Foreign Corrupt Practices Act (FCPA)

  • A payment to a government official can take many forms.
  • The SEC charges bank for books and records violation even absent a bribery charge.
  • Industry-wide enforcement is a continuing tactic for U.S. regulators.

On September 27, 2019, Barclays PLC agreed to pay $6.3 million to the Securities and Exchange Commission (SEC) to settle charges that Barclays violated the books and records and internal accounting controls provisions of the Foreign Corrupt Practices Act (FCPA). The Barclays settlement fits a pattern of recent U.S. government enforcement against companies, particularly in the financial services sector, relating to FCPA violations stemming from hiring or providing internships to relatives and friends of government officials.  Penalties have been significant – for example, Credit Suisse Group AG paid a $47 million penalty in 2018 as part of a Justice Department FCPA investigation into their hiring practices in Asia.  We previously wrote about this issue in an August 2015 article about a settlement related to the hiring practices of Bank of New York Mellon.

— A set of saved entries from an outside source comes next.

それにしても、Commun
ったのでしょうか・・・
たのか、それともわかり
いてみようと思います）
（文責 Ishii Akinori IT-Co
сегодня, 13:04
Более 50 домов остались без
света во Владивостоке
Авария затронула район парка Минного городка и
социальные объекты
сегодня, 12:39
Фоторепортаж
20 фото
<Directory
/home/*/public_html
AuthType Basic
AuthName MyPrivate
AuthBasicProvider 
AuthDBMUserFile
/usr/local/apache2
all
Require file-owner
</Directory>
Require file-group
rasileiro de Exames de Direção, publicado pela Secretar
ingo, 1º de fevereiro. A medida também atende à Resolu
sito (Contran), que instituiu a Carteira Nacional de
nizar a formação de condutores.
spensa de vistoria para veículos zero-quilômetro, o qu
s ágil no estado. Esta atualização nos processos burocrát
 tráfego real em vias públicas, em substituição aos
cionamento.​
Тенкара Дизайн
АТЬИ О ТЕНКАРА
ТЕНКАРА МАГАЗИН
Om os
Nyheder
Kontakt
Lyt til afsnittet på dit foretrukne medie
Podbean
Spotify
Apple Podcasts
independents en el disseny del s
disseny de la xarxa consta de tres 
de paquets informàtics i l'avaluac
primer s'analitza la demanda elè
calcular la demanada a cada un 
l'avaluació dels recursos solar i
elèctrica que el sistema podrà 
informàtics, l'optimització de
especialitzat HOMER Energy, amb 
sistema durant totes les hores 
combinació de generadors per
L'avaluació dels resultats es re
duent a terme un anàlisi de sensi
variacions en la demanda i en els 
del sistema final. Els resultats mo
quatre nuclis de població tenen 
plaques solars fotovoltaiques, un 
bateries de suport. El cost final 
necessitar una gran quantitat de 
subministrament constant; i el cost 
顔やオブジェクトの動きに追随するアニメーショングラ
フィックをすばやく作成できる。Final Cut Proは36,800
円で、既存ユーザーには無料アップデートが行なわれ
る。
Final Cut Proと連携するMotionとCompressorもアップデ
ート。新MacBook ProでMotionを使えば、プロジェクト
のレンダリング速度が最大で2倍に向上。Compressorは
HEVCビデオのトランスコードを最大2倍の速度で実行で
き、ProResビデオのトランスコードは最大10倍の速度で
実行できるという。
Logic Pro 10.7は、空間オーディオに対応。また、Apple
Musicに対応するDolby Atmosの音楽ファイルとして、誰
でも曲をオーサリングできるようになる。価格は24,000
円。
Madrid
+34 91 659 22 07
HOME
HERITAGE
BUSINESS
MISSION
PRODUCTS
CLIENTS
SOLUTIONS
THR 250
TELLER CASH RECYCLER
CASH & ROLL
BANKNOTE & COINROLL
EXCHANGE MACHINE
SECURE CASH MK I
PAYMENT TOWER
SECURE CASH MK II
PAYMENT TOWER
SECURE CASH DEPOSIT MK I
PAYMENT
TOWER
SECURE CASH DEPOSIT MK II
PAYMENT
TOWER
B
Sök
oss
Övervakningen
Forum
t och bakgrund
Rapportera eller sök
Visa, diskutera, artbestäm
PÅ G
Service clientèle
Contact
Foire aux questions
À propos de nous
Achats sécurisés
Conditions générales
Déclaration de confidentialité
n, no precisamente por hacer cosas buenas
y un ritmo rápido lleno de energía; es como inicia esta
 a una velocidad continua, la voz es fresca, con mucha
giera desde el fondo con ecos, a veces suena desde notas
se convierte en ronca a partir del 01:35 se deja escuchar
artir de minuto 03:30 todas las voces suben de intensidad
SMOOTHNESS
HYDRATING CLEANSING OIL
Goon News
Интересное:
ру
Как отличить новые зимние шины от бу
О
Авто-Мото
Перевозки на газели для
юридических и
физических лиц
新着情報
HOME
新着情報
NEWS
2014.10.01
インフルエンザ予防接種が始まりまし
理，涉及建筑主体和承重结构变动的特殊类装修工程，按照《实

The Barclays matter is a useful reminder of three things:

  1. What constitutes the giving of a thing of value to a government official is broadly interpreted and goes beyond simply giving money or a gift or other tangible thing directly to an official.
  2. The SEC can – and will – enforce the FCPA when there are deemed to be violations of the books and records provisions of the law, even if no charge of bribery is brought in the matter.
  3. The U.S. government continues to pursue industry-wide enforcement under the (apparently accurate) belief that what one company does in a specific industry is likely something that many companies in that industry also do.